Financial advisor Jeffrey Jeter was talking to a tough crowd at the Fountain City Business and Professional Association meeting Aug. 8. But they weren’t tough in the way you might think. Instead of having a group of small business owners to whom he could extol the virtues of wise financial planning, he was talking to a group of bankers, insurance agents and legal professionals.
You could say he was preaching to the choir.
Jeter’s presentation was all about business owners leaning too heavily on their businesses as retirement income and inheritance for their heirs. The takeaway was simple: your business is worth what someone will pay for it. And there are plenty of pitfalls along the way.
“We can’t build a plan on anything but money in the bank,” he said. “Whatever it is that you think is worth $1 million, it’s only worth $1 million to the owner.”

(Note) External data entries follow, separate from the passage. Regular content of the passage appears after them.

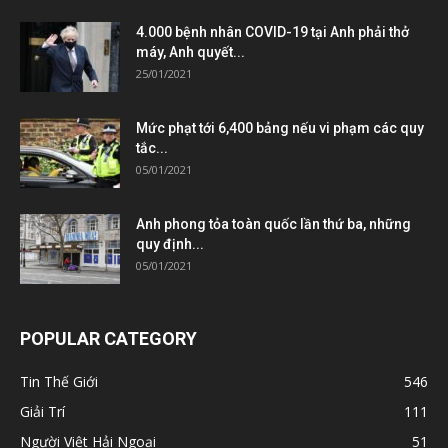
4.000 bệnh nhân COVID-19 tại Anh phải thở
máy, Anh quyết...
25/01/2021
Mức phạt tới 6,400 bảng nếu vi phạm các quy
tắc...
05/01/2021
Anh phong tỏa toàn quốc lần thứ ba, những
quy định...
05/01/2021
POPULAR CATEGORY
Tin Thế Giới
546
Giải Trí
111
Người Việt Hải Ngoại
51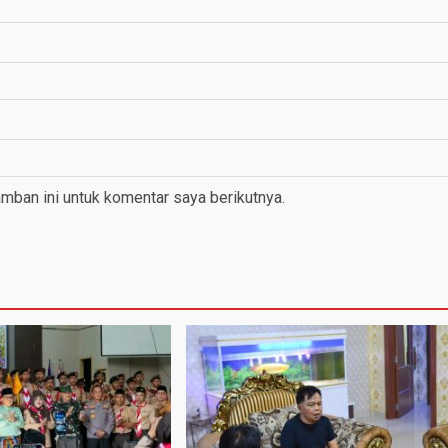
mban ini untuk komentar saya berikutnya.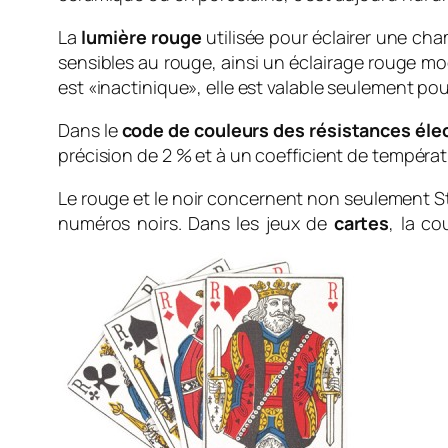
La
lumière rouge
utilisée pour éclairer une ch
sensibles au rouge, ainsi un éclairage rouge modé
est «inactinique», elle est valable seulement pour
Dans le
code de couleurs des résistances éle
précision de 2 % et à un coefficient de tempéra
Le rouge et le noir concernent non seulement St
numéros noirs. Dans les jeux de
cartes
, la co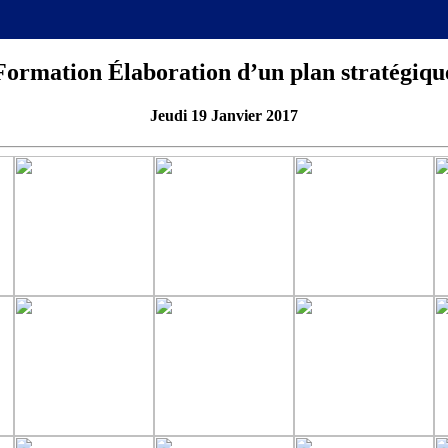
Formation Élaboration d’un plan stratégiqu
Jeudi 19 Janvier 2017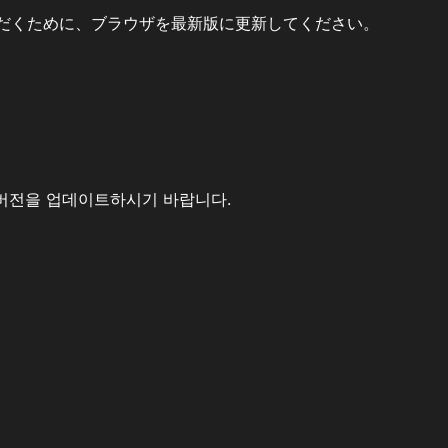
だくために、ブラウザを最新版に更新してください。
버전을 업데이트하시기 바랍니다.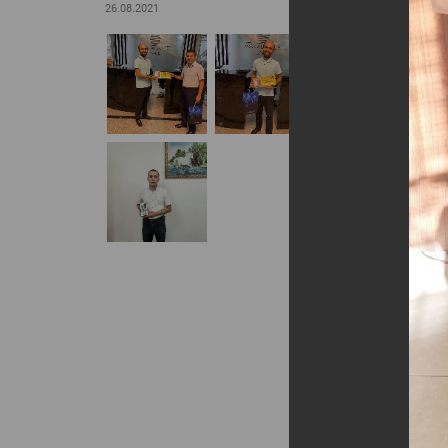
26.08.2021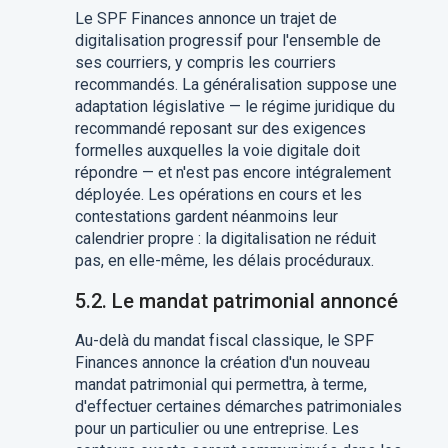
Le SPF Finances annonce un trajet de
digitalisation progressif pour l'ensemble de
ses courriers, y compris les courriers
recommandés. La généralisation suppose une
adaptation législative — le régime juridique du
recommandé reposant sur des exigences
formelles auxquelles la voie digitale doit
répondre — et n'est pas encore intégralement
déployée. Les opérations en cours et les
contestations gardent néanmoins leur
calendrier propre : la digitalisation ne réduit
pas, en elle-même, les délais procéduraux.
5.2. Le mandat patrimonial annoncé
Au-delà du mandat fiscal classique, le SPF
Finances annonce la création d'un nouveau
mandat patrimonial qui permettra, à terme,
d'effectuer certaines démarches patrimoniales
pour un particulier ou une entreprise. Les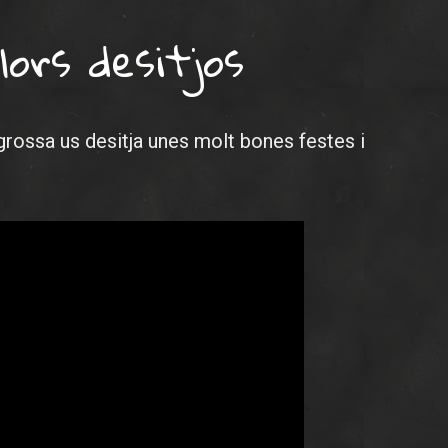
lors desitjos
grossa us desitja unes molt bones festes i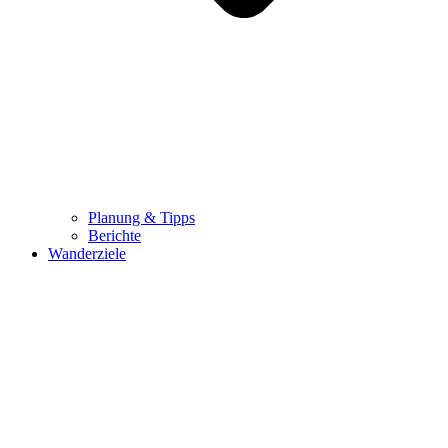
Planung & Tipps
Berichte
Wanderziele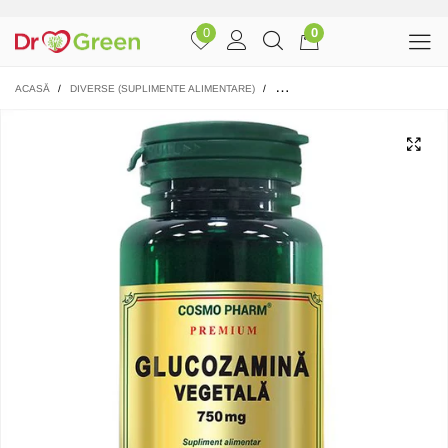
0
0
ACASĂ
/
DIVERSE (SUPLIMENTE ALIMENTARE)
/
GLUCOZAMINA VEGETALA 30 CP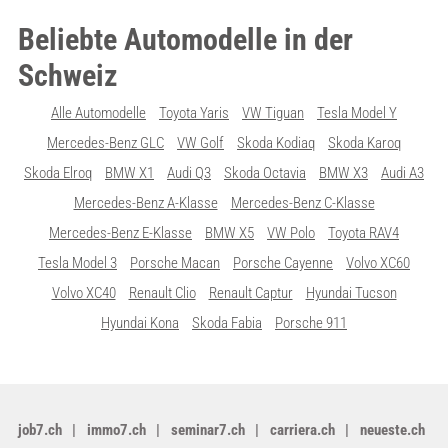
Beliebte Automodelle in der
Schweiz
Alle Automodelle
Toyota Yaris
VW Tiguan
Tesla Model Y
Mercedes-Benz GLC
VW Golf
Skoda Kodiaq
Skoda Karoq
Skoda Elroq
BMW X1
Audi Q3
Skoda Octavia
BMW X3
Audi A3
Mercedes-Benz A-Klasse
Mercedes-Benz C-Klasse
Mercedes-Benz E-Klasse
BMW X5
VW Polo
Toyota RAV4
Tesla Model 3
Porsche Macan
Porsche Cayenne
Volvo XC60
Volvo XC40
Renault Clio
Renault Captur
Hyundai Tucson
Hyundai Kona
Skoda Fabia
Porsche 911
job7.ch
immo7.ch
seminar7.ch
carriera.ch
neueste.ch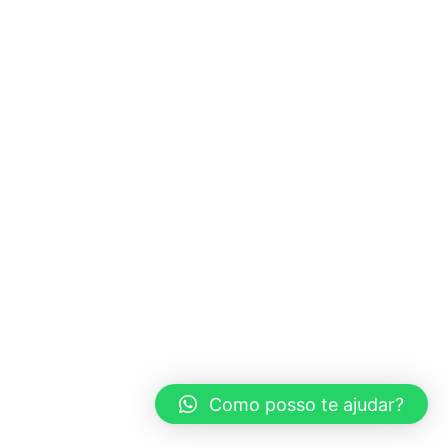
Como posso te ajudar?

He used the example of his purple, imported leather shoes, asking folks what they would pay for them. He paid $34.95, a big discount, but someone in the audience said $0. That person was Commercial Bank vice president John Fugate, who had some wise words to add.
Back in the 1970s, Fugate bought a business, put $200,000 of his own money into it, then had to sell during a time when interest rates were 21 percent.
“I couldn’t give it away,” Fugate said. “When they’re doing good, all they can see is expanding. They can’t see putting some of that money back. It’s like the hog sitting under the acorn tree. He never looks up to see where the acorns come from, and sooner or later they run out.”
Penny Kleinschmidt of State Farm added her own experiences to the issue.
“We’re all guaranteed to die sometime,” she said. “I have never delivered a life insurance check where someone told me it was too much money.”